Rabe, K. F., G. Dent, H. Magnussen.
Krankenhaus Grosshansdorf, Zentrum f[umlaut]ur Pneumologie und
Thoraxchirurgie, Landesversicherungsanstalt Freie und Hansestadt
Hamburg, D-22927 Grosshansdorf, Federal Republic of Germany
APStracts 2:0067L, 1995.
The effects of hydrogen peroxide (H2O2) on human airway smooth muscle
tone were determined in vitro. Treatment with H2O2 led to transient
concentration-related contractions in the organ bath, amounting to
118 +/- 14 mg (mean +/- s.e.m.; n = 12) at 1 mM H2O2, and to greater
and more prolonged contractions under superfusion conditions,
amounting to 451 +/- 71 mg (n = 17) at 1 mM H2O2. Epithelial removal
augmented the response to H2O2 in both systems.
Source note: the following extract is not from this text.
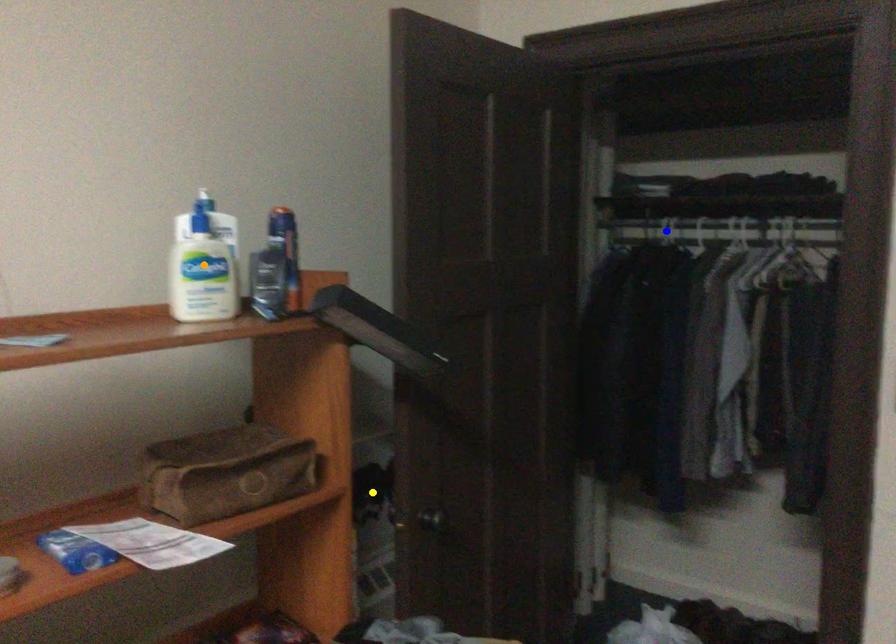
Order these from nearest to farthest:
1. orange point
2. blue point
3. yellow point

orange point → yellow point → blue point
Addition of catalase
(500 U/ml) abolished the effects of H2O2. Pre-treatment of superfused
tissues with indomethacin (3 [mu]M) shifted the concentration-effect
curve to hydrogen peroxide rightwards and almost abolished the
response to 1 mM H2O2 in epithelium intact preparations (n = 16; p
< 0.05); the response in epithelium-denuded tissues was also
significantly inhibited (n = 16; p < 0.05). Pre-treatment of the
tissues with the TP prostanoid receptor antagonist GR 32191B (1
[mu]M) also inhibited the contractile effect of H2O2 in epithelium
intact and denuded tissues. In separate experiments H2O2 resulted in
concentration-related generation of prostaglandin (PG) D2 from
isolated airway preparations. The amount of PGD2 released was not
different in tissues with intact epithelium compared to those without
(n = 9; n.s.) We conclude that H2O2 exerts a contractile effect on
isolated human airways, which is augmented by epithelium removal and
is largely mediated by prostanoids. The source of PGD2 does not
appear to be the epithelium, which we suggest serves mainly as a
barrier against H2O2-mediated bronchoconstriction.
Received 16 September 1994; accepted in final form 17 April 1995.
APS Manuscript Number L275-4.
Article publication pending Am. J. Physiol. (Lung Cell. Mol.
Physiology).
ISSN 1080-4757 Copyright 1995 The American Physiological Society.
Published in APStracts on 2 May 1995.